Educational oppression is trickier to fight than racial oppression. If you're a black rebel, they can't exile you, they either have to intimidate you or kill you. But in high school or Varsity they can just bounce you out of the fold. And they do. Rebel students, renegade faculty members, get smothered or shot down with devastating accuracy. Others get tired of fighting and voluntarily leave the system. This may be a mistake though. Dropping out of Varsity for a rebel is like going north for a Negro. You can't really get away from it so you might as well stay and raise hell.

How do you raise hell? Thai's a whole other article. But, just for a start, why not stay with the anology? What have black people done? They have, first of all, faced the fact of their slavery. They've stopped kidding themselves about an eventual in the Great Watermelon Patch in the sky They've organised; they've decided to get freedom now, and they've started taking it. Students, like black people have immense unused power.

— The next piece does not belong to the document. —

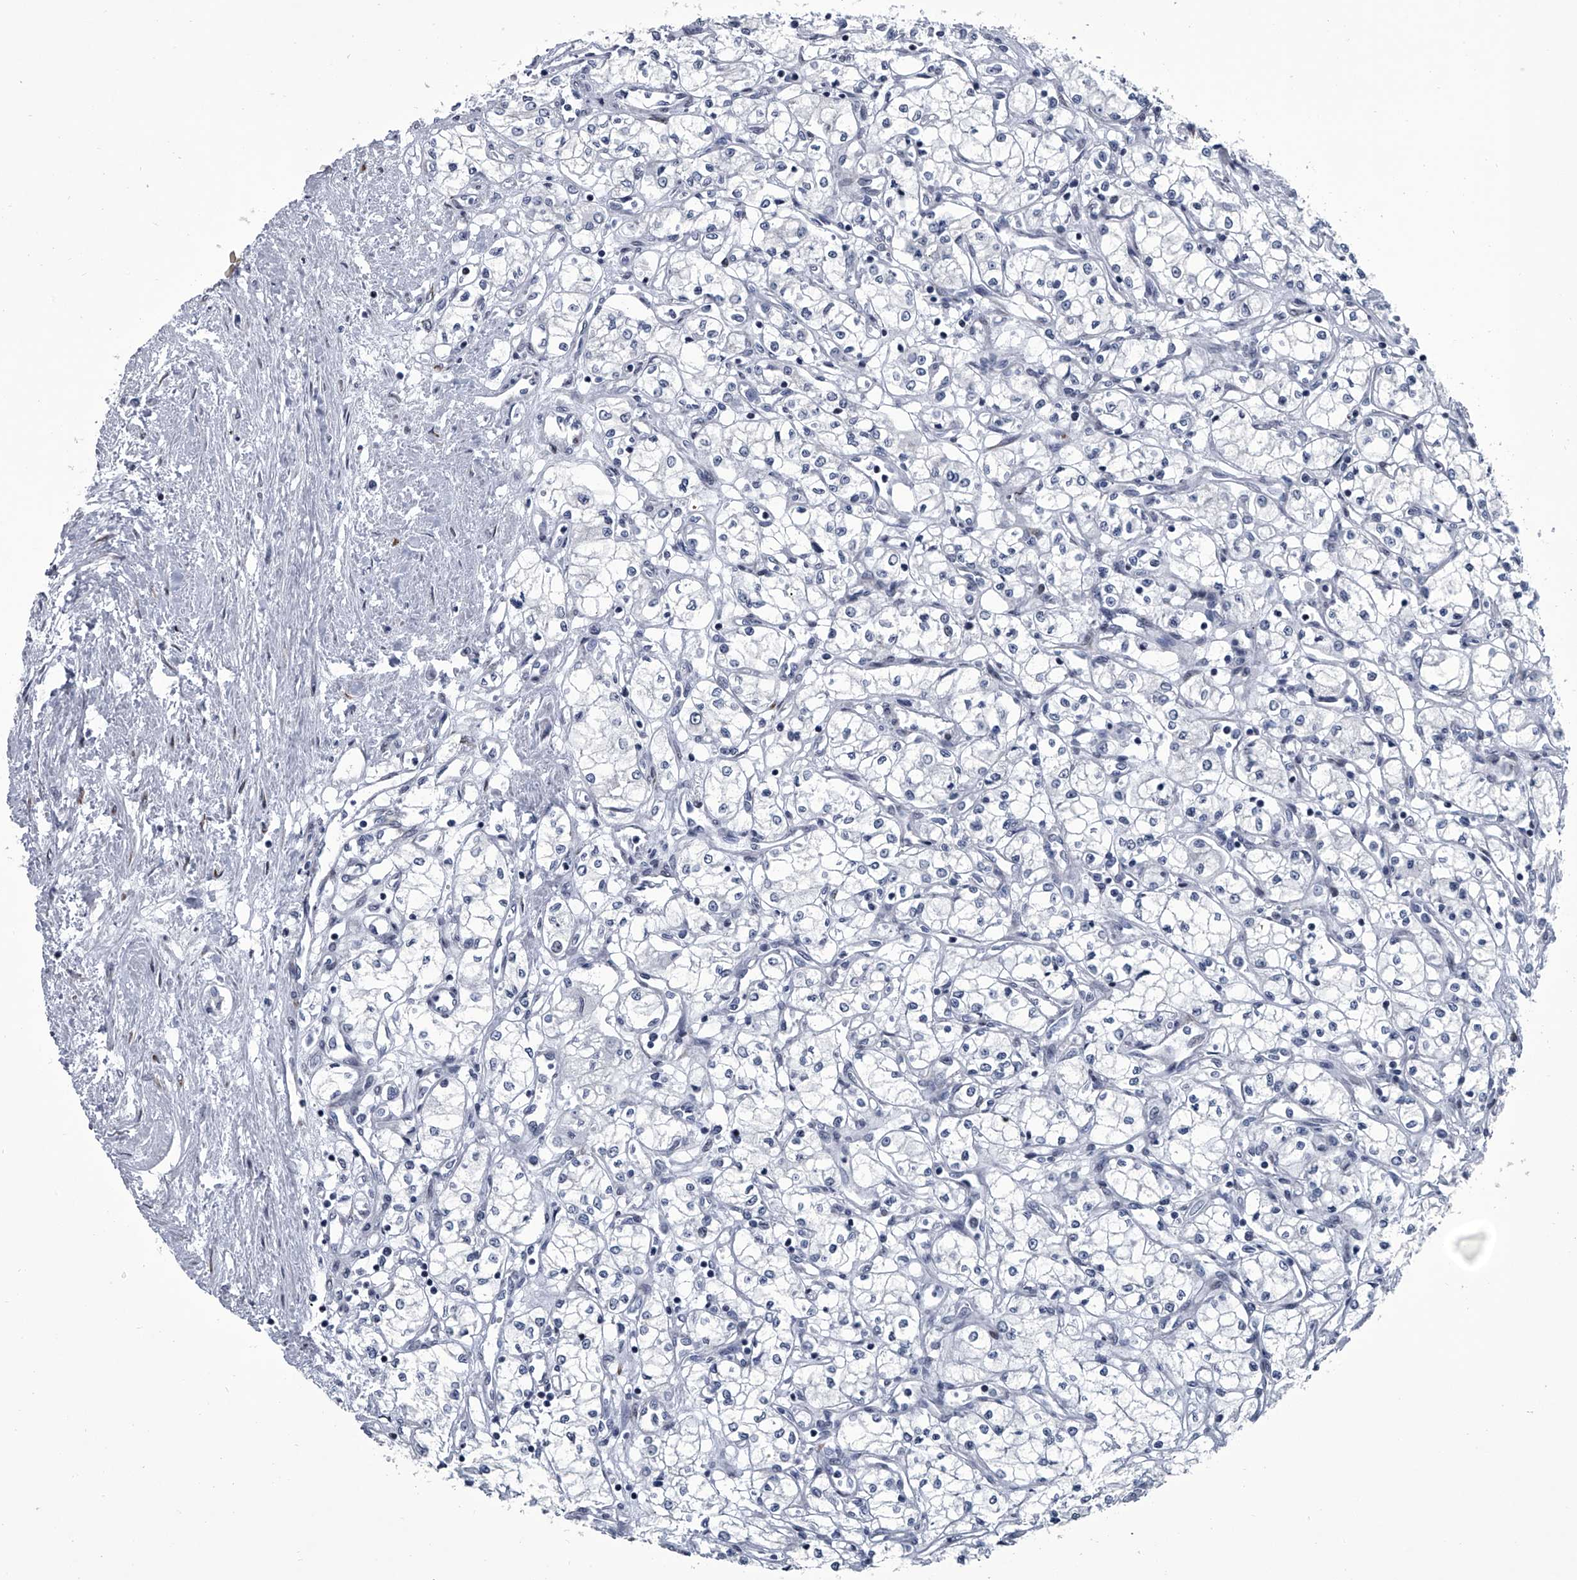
{"staining": {"intensity": "negative", "quantity": "none", "location": "none"}, "tissue": "renal cancer", "cell_type": "Tumor cells", "image_type": "cancer", "snomed": [{"axis": "morphology", "description": "Adenocarcinoma, NOS"}, {"axis": "topography", "description": "Kidney"}], "caption": "Photomicrograph shows no protein staining in tumor cells of renal adenocarcinoma tissue.", "gene": "PPP2R5D", "patient": {"sex": "male", "age": 59}}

They could, theoretically, insist on participating in their own education. They could make academic freedom bilaterial. They could teach their teachers to thrive on love and admiration rather than fear and respect, and, lay down their weapons. Students could discover community. They could learn to dance by dancing on IBM cards. They could make colouring books out of calendars and they could put the grading system in a museum. They could raze one set of walls and let life come blowing into the classroom. They could turn the classroom into where it's at - a "field of action" as Peter Mann describes it. And believe it or not they could study eagerly and learn prodigiously for the best of all possible reasons - their own reasons.

They could. Theoretically. They have the power. But only in very few places, like Berkeley, have they even begun to think about using it. For students, as for black people, the hardest battle isn't with the system. It's with what the system has done to your mind.